Movies are a great source of amusement for the audience, impacting society in numerous ways. Identifying the genre of a movie manually may vary due to an individual’s taste. Hence, automated movie genre prediction is an active area of research and exploration. Movie trailers are becoming a useful source for predicting the genres of the movie. They provide useful insights into the movie in a very short duration of time. Movie trailers consist of two types of content: cognitive content and affective content.

Cognitive content describes the composition of the events, objects, and persons in a particular video frame of the movie trailer, while Affective content describes the types of psychological features such as feelings or emotions in a movie trailer [1]. Examples of cognitive content comprise a playground, a building, a man, a dog, etc. Examples of affective content are feelings/emotions such as happiness, sadness, anger, etc. Both the cognitive and affect-based content provide prominent features for predicting the genres of the movie.

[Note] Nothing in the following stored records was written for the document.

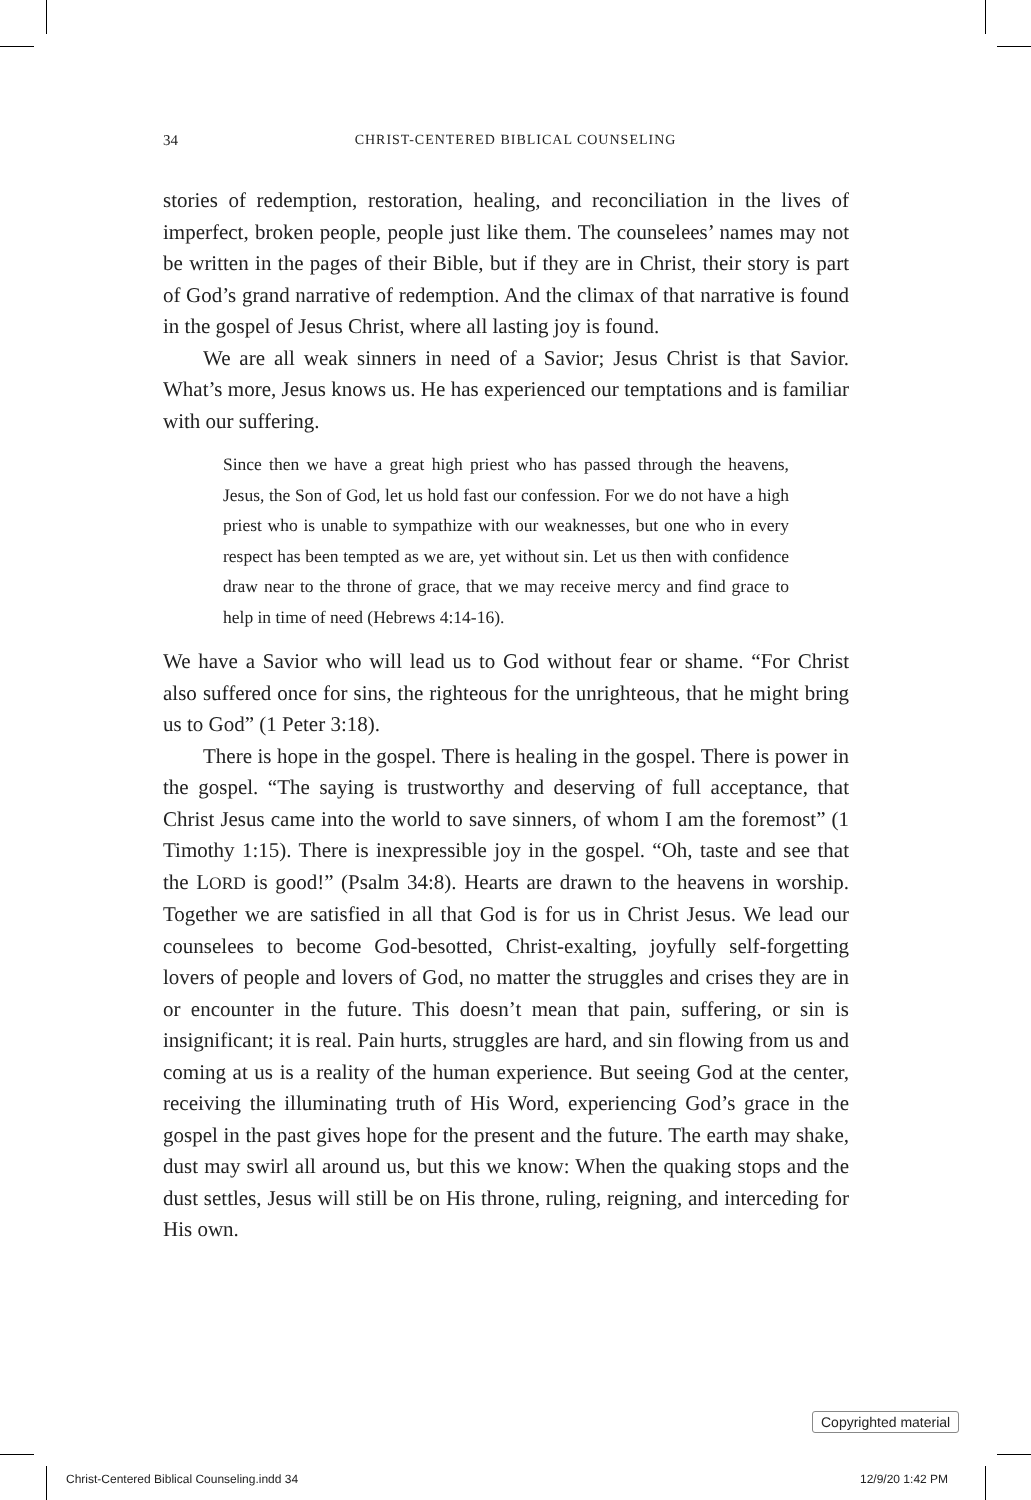34 CHRIST-CENTERED BIBLICAL COUNSELING
stories of redemption, restoration, healing, and reconciliation in the lives of imperfect, broken people, people just like them. The counselees’ names may not be written in the pages of their Bible, but if they are in Christ, their story is part of God’s grand narrative of redemption. And the climax of that narrative is found in the gospel of Jesus Christ, where all lasting joy is found.
We are all weak sinners in need of a Savior; Jesus Christ is that Savior. What’s more, Jesus knows us. He has experienced our temptations and is familiar with our suffering.
Since then we have a great high priest who has passed through the heavens, Jesus, the Son of God, let us hold fast our confession. For we do not have a high priest who is unable to sympathize with our weaknesses, but one who in every respect has been tempted as we are, yet without sin. Let us then with confidence draw near to the throne of grace, that we may receive mercy and find grace to help in time of need (Hebrews 4:14-16).
We have a Savior who will lead us to God without fear or shame. “For Christ also suffered once for sins, the righteous for the unrighteous, that he might bring us to God” (1 Peter 3:18).
There is hope in the gospel. There is healing in the gospel. There is power in the gospel. “The saying is trustworthy and deserving of full acceptance, that Christ Jesus came into the world to save sinners, of whom I am the foremost” (1 Timothy 1:15). There is inexpressible joy in the gospel. “Oh, taste and see that the LORD is good!” (Psalm 34:8). Hearts are drawn to the heavens in worship. Together we are satisfied in all that God is for us in Christ Jesus. We lead our counselees to become God-besotted, Christ-exalting, joyfully self-forgetting lovers of people and lovers of God, no matter the struggles and crises they are in or encounter in the future. This doesn’t mean that pain, suffering, or sin is insignificant; it is real. Pain hurts, struggles are hard, and sin flowing from us and coming at us is a reality of the human experience. But seeing God at the center, receiving the illuminating truth of His Word, experiencing God’s grace in the gospel in the past gives hope for the present and the future. The earth may shake, dust may swirl all around us, but this we know: When the quaking stops and the dust settles, Jesus will still be on His throne, ruling, reigning, and interceding for His own.
Copyrighted material
Christ-Centered Biblical Counseling.indd 34
12/9/20 1:42 PM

In this paper, we propose a novel multi-modality situation, dialogue, and metadata-based movie genre classification framework, which aims to predict movie genres using video, audio and metadata (plot/description) content of movie trailers. Our novel framework focuses on extracting both the cognitive and affective features from the movie trailer. For achieving this, a sentence (generated from situations) composed of relevant nouns and verbs is extracted from the video frame. Nouns give the relevant information about the cognitive content of the trailers, and verbs provide useful affect-based mapping with the corresponding genres. For example, the verbs such as laughing, giggling, tickling, etc. provide an affect-based mapping with the ‘comedy’ genre. The verbs such as attacking, beating, hitting, etc. provide an affect-based mapping with the ‘action’ genre. Along with situations, dialogue and metadata-based features additionally contribute to cognitive and affective content as they include event descriptions (cognitive content) and psychological features (affective content).

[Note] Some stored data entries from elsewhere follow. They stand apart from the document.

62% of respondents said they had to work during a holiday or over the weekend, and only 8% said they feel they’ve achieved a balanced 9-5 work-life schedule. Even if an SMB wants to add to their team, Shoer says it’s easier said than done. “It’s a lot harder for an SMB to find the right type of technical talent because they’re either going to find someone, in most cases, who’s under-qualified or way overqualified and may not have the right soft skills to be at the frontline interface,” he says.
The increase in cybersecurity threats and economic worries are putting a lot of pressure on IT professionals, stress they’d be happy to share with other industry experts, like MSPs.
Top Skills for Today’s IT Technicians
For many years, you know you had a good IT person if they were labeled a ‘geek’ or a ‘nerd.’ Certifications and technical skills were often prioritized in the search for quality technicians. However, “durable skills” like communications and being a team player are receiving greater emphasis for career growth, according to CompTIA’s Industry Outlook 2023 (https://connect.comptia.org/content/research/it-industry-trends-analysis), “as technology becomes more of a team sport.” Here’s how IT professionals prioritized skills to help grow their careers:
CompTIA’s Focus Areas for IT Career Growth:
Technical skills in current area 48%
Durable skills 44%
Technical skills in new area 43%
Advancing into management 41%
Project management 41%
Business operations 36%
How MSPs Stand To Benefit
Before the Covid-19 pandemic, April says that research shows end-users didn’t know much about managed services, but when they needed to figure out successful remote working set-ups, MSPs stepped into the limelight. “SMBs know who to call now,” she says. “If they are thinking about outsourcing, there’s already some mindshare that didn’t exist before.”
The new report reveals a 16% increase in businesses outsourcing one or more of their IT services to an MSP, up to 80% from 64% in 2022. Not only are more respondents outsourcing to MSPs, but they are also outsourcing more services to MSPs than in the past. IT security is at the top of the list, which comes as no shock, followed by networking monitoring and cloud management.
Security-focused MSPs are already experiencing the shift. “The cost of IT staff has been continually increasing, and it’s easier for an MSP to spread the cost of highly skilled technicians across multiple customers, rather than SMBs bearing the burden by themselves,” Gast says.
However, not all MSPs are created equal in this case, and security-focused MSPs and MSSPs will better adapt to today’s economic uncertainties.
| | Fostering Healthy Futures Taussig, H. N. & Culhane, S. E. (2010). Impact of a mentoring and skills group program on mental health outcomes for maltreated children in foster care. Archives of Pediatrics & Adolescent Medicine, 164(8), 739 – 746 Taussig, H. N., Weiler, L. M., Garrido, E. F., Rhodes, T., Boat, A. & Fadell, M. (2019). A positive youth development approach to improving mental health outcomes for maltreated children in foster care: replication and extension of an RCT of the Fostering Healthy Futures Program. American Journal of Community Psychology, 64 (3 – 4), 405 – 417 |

Just like the standard machine learning process, the work is carried out in multiple phases. The 1st phase is the dataset generation phase, where we generate the EMTD, which contains 2000 Hollywood movie trailers belonging to 5 popular genres: Action, Romance, Comedy, Horror, and Science Fiction. The 2nd phase involves pre-processing of video trailers where all repeated frames are removed and resized. The sentences containing important nouns and verbs are extracted from the useful frames. We also prepare the audio transcripts of movie trailers to get dialogues from trailers. In the 3rd phase, we design and train the proposed architecture, which extracts and learn the important features from the trailers. Finally, in the 4th phase, the performance of our proposed architecture is evaluated using the Area under the PrecisionRecall Curve (AU (PRC)) metric. The following are the significant contributions of our work:

  • We propose a novel EMTD (English Movie Trailer Dataset) containing Hollywood movie trailers of the English language belonging to five popular and distinct genres: Action, Romance, Comedy, Horror, and Science Fiction.

  • This work proposes a novel approach to predict movie genres using cognitive and affect-based features. None of the previous literature has focused on a combination of dialogue, situation, and metadata-based features extracted from the movie trailers to the best of our knowledge. Hence, we perform: situation-based analysis using nouns and verbs, dialogue-based analysis using speech recognition, and metadata-based analysis with metadata available with trailers.

  • The proposed architecture is also evaluated by performing cross-dataset testing on the standard LMTD-9 [2] dataset. The results show that the proposed architecture has performed excellently and demonstrates the superior performance of the framework.

The remaining portion of the paper is organized as: In Section 2, the past literature on movie genre classification is reviewed, and the motivation behind the proposed work is highlighted. In Section 3, we discuss the proposed EMTD. In Section 4, we provide a detailed description of the proposed architecture. In Section 5, we evaluate the performance of the proposed framework and validate it against two different datasets. The paper is concluded in Section 6.